Memories, like shards of broken glass, race through my vision.

Then a voice, young and steady, full of solemn resolve.

"In this life, you shall die for the greater good... and not for your selfish vengeance."

Someone, whom I can't identify, raises a blade, the one that I held in my hand some heartbeats ago.

And brings it down.

I don't see the strike—only the blur of motion. Then a heavy thud.

My head hits the ground.

Wet. Cold. Final.

Blood pools around me. I am swallowed.

"I'm sorry, bi—" The voice breaks, cracking into something monstrous.

Pain wracks me. My eyes roll outward. My mind begins to collapse.

And then—I breathe.

A miracle. A foreign act.

I inhale like it's my first breath after drowning. The red world dissolves around me. The mist fades, thinning and fading until blue light spills in to take its place.

It radiates from a crystal—positioned on a long, ancient table to my right. The wood looks older than time. The light deepens, overtakes the crimson haze.

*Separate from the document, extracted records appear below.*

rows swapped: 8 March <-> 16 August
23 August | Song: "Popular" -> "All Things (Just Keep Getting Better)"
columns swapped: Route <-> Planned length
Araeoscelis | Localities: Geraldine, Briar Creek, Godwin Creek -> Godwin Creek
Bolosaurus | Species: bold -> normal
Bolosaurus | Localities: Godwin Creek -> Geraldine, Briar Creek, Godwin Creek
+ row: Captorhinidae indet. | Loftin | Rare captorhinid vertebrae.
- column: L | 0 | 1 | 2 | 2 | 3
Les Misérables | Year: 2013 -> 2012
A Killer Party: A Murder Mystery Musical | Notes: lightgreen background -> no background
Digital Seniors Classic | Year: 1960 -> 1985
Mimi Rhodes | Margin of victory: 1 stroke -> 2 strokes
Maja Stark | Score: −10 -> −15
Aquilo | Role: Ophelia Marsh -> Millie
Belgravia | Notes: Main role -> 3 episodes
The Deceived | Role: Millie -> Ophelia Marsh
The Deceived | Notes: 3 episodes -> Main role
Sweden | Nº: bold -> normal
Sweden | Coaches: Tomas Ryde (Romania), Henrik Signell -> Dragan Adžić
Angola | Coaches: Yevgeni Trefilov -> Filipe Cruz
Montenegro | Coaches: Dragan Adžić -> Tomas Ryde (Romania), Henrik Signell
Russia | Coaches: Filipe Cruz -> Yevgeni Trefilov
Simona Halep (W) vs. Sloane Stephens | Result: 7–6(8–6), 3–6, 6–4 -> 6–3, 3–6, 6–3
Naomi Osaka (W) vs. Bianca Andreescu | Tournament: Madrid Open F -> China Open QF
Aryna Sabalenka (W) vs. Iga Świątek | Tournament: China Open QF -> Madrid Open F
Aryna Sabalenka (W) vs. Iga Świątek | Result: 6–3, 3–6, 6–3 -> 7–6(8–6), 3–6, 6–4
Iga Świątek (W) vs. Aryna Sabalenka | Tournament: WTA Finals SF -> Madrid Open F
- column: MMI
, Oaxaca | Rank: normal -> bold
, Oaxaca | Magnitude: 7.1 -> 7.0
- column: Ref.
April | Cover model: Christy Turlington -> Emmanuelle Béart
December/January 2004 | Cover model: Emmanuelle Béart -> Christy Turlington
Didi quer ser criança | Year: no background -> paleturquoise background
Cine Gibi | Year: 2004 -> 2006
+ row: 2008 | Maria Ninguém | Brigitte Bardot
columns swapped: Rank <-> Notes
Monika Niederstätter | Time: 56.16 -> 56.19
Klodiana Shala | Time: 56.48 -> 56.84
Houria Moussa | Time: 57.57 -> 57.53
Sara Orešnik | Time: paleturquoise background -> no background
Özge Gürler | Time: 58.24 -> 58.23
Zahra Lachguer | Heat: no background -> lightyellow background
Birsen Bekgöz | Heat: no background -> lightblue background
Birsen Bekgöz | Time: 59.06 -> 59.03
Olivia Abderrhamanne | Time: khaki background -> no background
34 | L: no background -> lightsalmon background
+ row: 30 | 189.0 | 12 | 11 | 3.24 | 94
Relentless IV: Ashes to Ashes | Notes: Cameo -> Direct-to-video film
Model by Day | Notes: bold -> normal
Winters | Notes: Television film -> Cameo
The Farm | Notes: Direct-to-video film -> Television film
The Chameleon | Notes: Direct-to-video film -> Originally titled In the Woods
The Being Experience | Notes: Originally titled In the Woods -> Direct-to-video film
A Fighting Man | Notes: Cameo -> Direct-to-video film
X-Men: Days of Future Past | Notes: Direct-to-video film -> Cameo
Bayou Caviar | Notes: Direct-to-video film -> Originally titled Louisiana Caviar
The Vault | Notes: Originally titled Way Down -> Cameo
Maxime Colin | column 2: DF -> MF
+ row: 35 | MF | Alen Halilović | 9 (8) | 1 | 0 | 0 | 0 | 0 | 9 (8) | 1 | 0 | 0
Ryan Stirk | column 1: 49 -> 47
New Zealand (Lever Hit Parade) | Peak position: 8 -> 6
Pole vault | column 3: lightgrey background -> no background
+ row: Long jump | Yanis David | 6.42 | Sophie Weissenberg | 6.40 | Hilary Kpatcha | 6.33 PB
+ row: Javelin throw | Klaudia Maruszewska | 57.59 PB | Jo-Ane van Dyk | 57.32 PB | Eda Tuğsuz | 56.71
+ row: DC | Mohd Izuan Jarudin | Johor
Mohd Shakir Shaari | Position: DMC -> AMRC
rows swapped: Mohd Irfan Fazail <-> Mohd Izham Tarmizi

My pupils shrink. My body trembles.

And for the first time in what feels like eternity, I feel.

Tears well and spill over as wind stirs from the crystal's light, brushing my face, lifting strands of my hair back.

I lift my hand to shield my eyes, grimacing—

And suddenly I'm somewhere else.

Not the void. Not the sewer.

I sit at a grand table, one carved from marble and inlaid with gold. A porcelain plate rests before me, artfully filled with delicacies. The meat—sky-blue in the center bleeds with a color too close to that of the blues.

The cutlery gleams.

The room is excessive: gold trim, violet banners, orange and blue walls adorned with paintings that seem older than nations.

But my focus narrows, because—

My hands are wrong.

They aren't mine. Paler. More delicate. The nails shimmer faintly blue. So do the knuckles.

Something's wrong.

I try to move, but I'm locked inside.

Like a soul trapped in someone else's shell.

The body I inhabit—whoever it is—lifts its gaze from the meal.

Across the table, five people stare back.

All dressed in rich blue robes. All wear the same sigil: three roses blooming over their hearts.

Their lips are blue. Their faces cold, unreadable, sculpted from disdain. Stoic.

And inside the body I'm trapped in, rage builds.

A man at the head of the table—blonde-silver-haired and tall—speaks without warmth.

"Aston."

The name ripples through the host body like venom.

Then eyes fall to the wine glass, purple and glassy, and in it—

A reflection.

Young. Blonde.

A face I've seen before.

The hanged man from only moments ago!

"Yes, Father?" the voice, this body responds, controlled and clipped.

The mouth moves, the tongue tastes, the throat swallows.

But it isn't me.

It's he, this body, who does all these things.